EXERCISE DESCRIPTION: What is the number of lines below that include the string "down"? Provide that number alone.

AVAILABLE RECORDS:
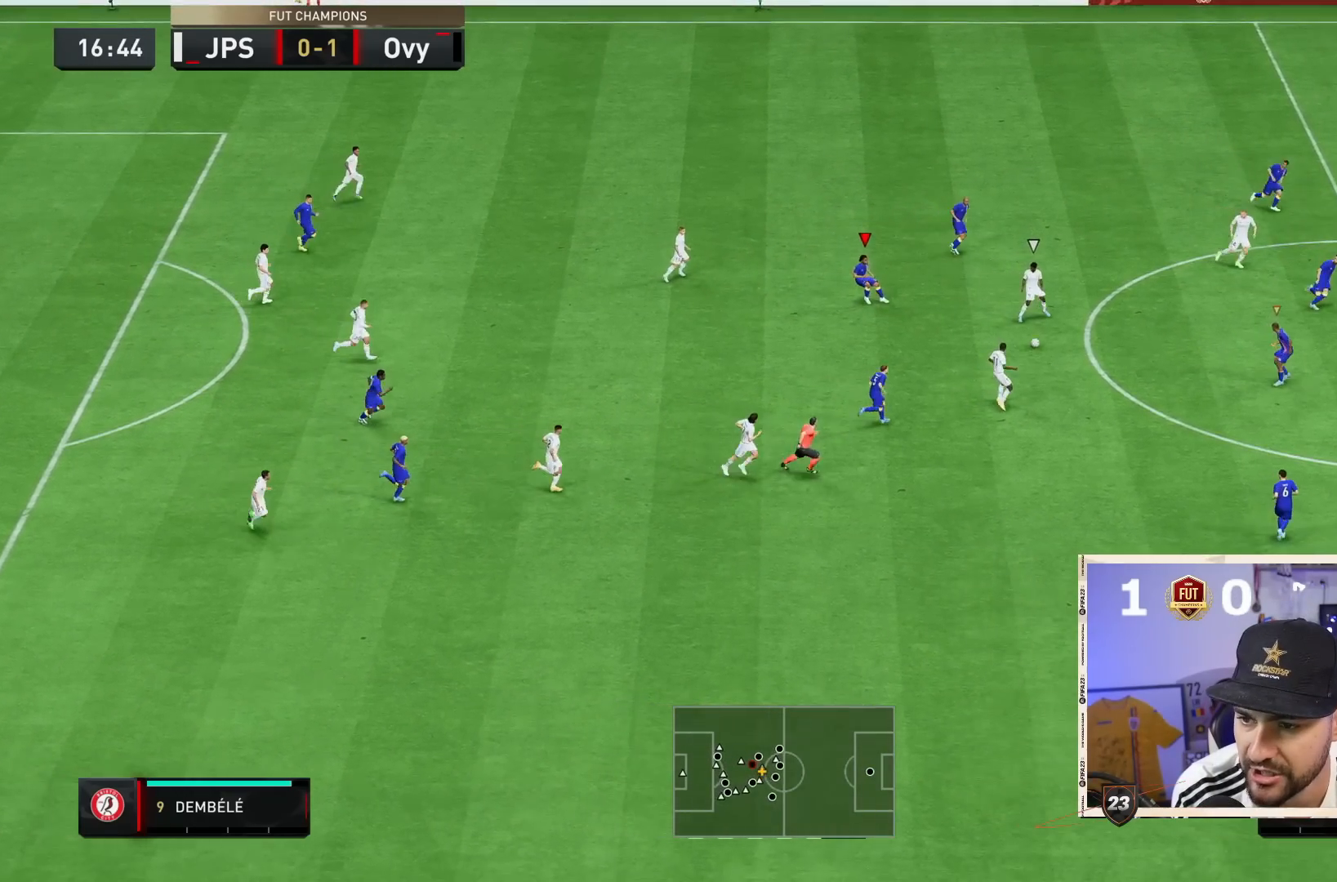
{"dt_ms": 500, "buttons": ["L2"], "left_stick": "center", "right_stick": "center", "events": [[33, "left_stick", "left"], [83, "L2", "up"], [100, "L1", "down"], [100, "left_stick", "right"], [200, "L1", "up"], [333, "L2", "down"], [467, "left_stick", "center"]]}
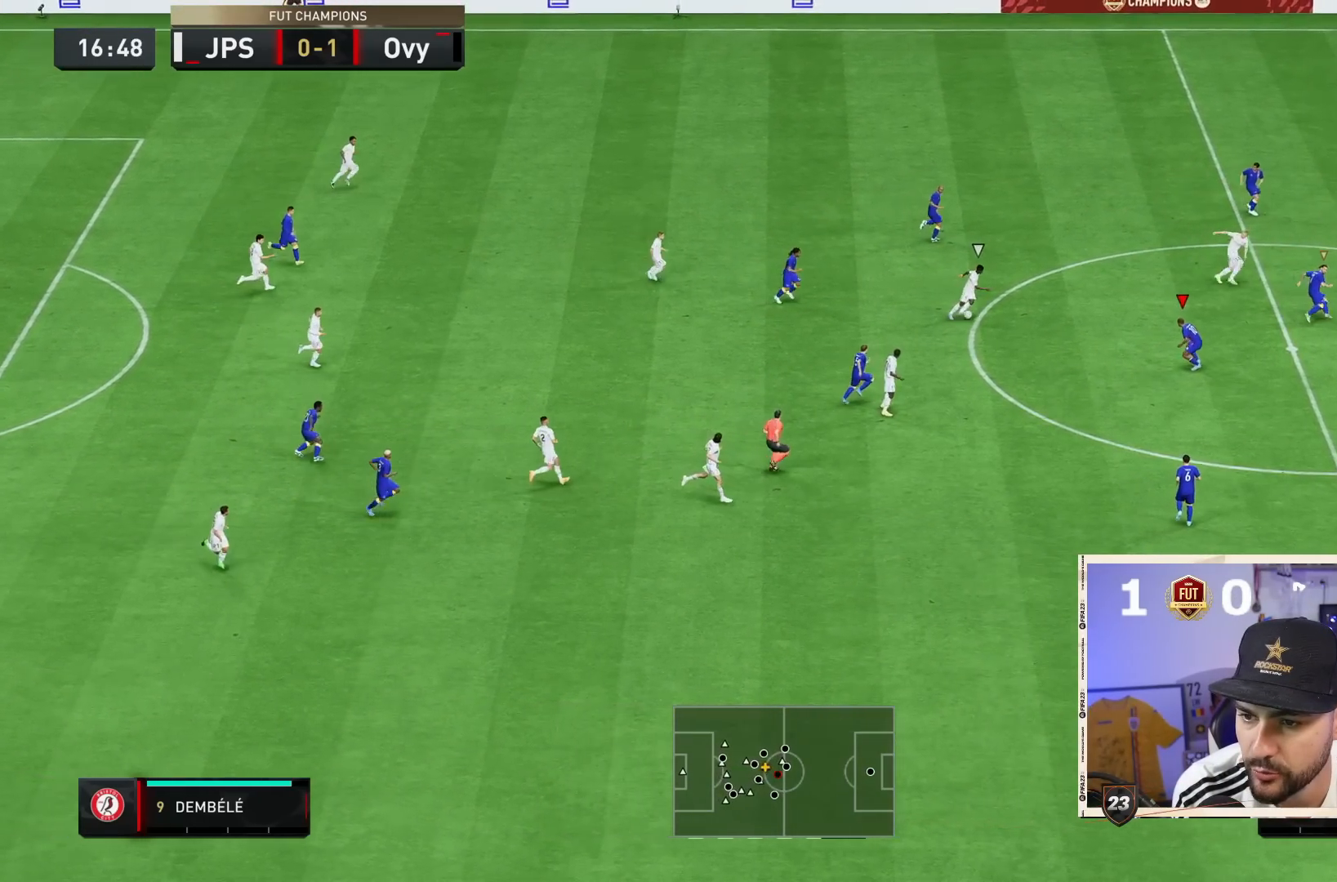
{"dt_ms": 500, "buttons": ["L2", "R2"], "left_stick": "right", "right_stick": "center", "events": [[67, "left_stick", "down-right"], [100, "R2", "down"], [367, "left_stick", "right"]]}
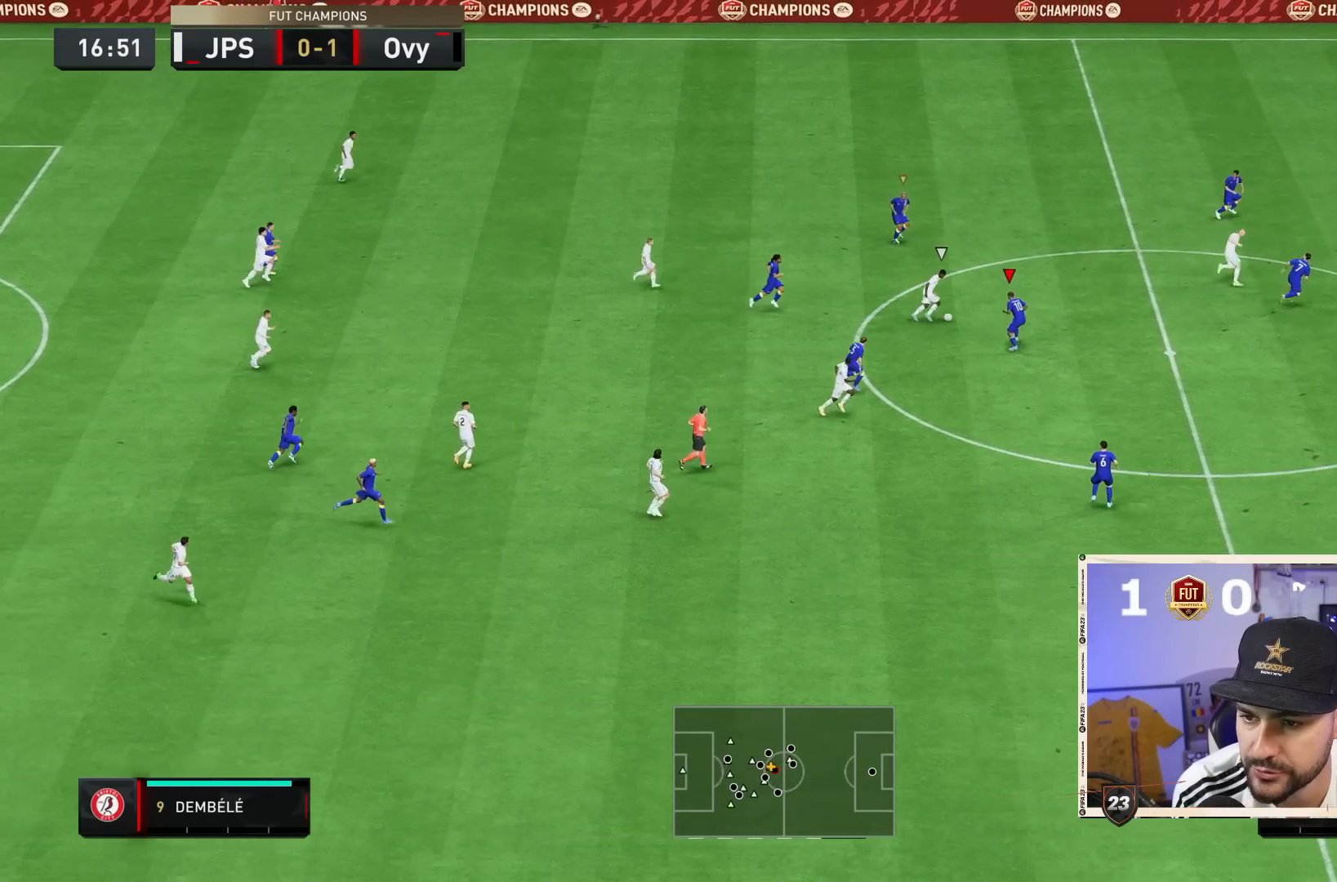
{"dt_ms": 500, "buttons": ["L2", "R2"], "left_stick": "right", "right_stick": "center", "events": [[83, "CIRCLE", "down"], [183, "CIRCLE", "up"]]}
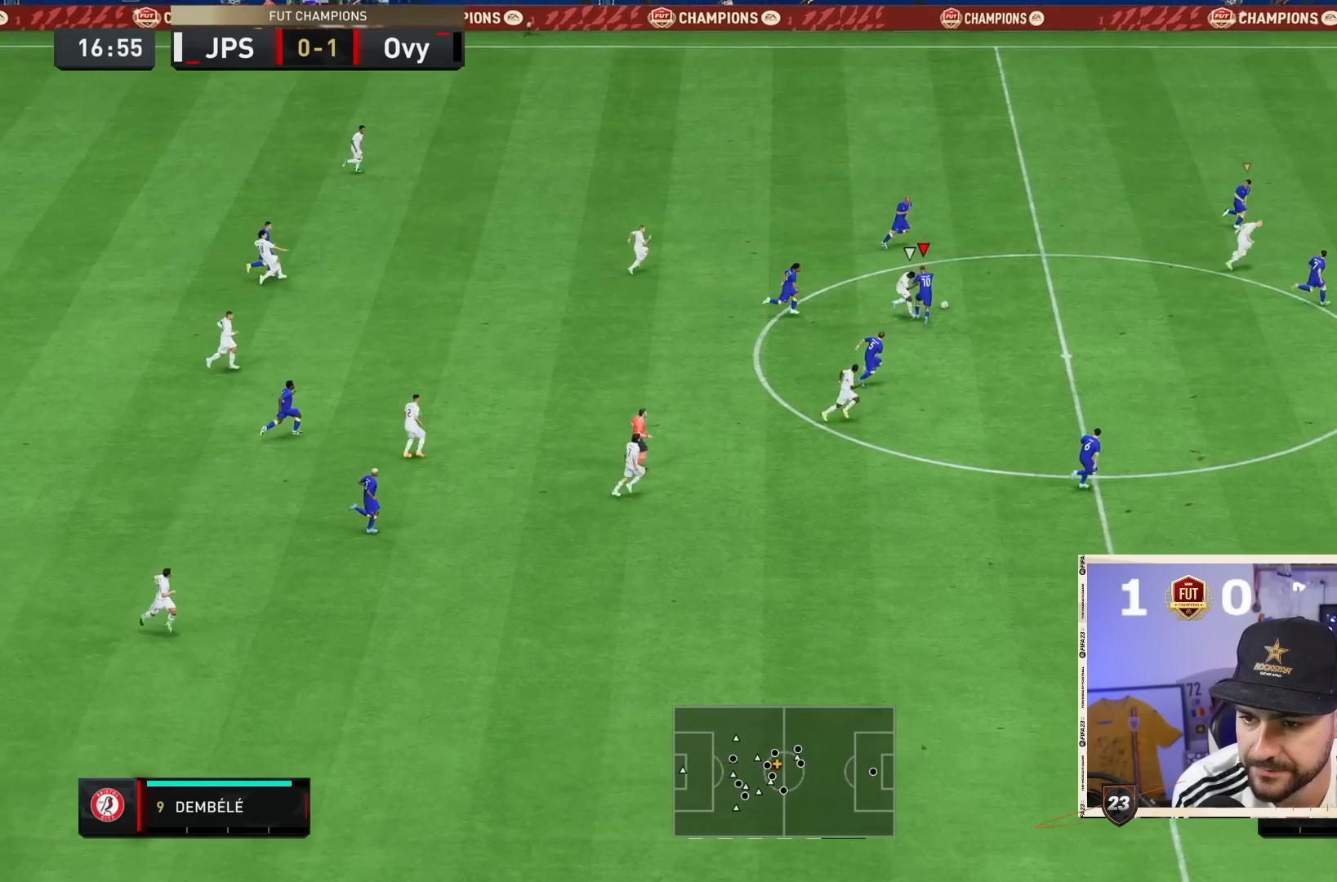
{"dt_ms": 500, "buttons": [], "left_stick": "center", "right_stick": "center", "events": [[200, "L2", "up"], [250, "left_stick", "center"], [267, "R2", "up"]]}
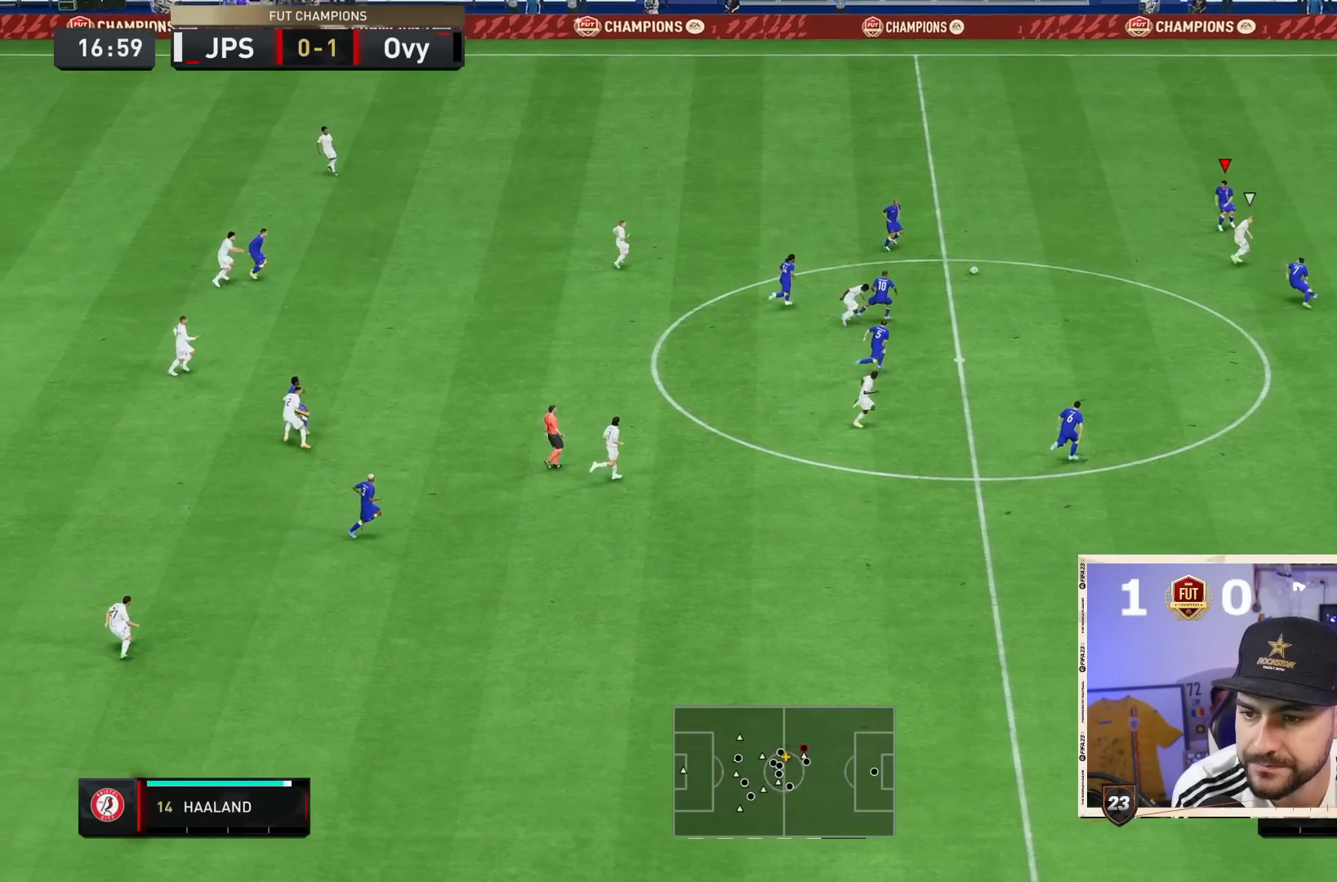
{"dt_ms": 500, "buttons": [], "left_stick": "down", "right_stick": "center", "events": [[17, "left_stick", "right"], [350, "left_stick", "down"]]}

EXPECTED ANSWER: 4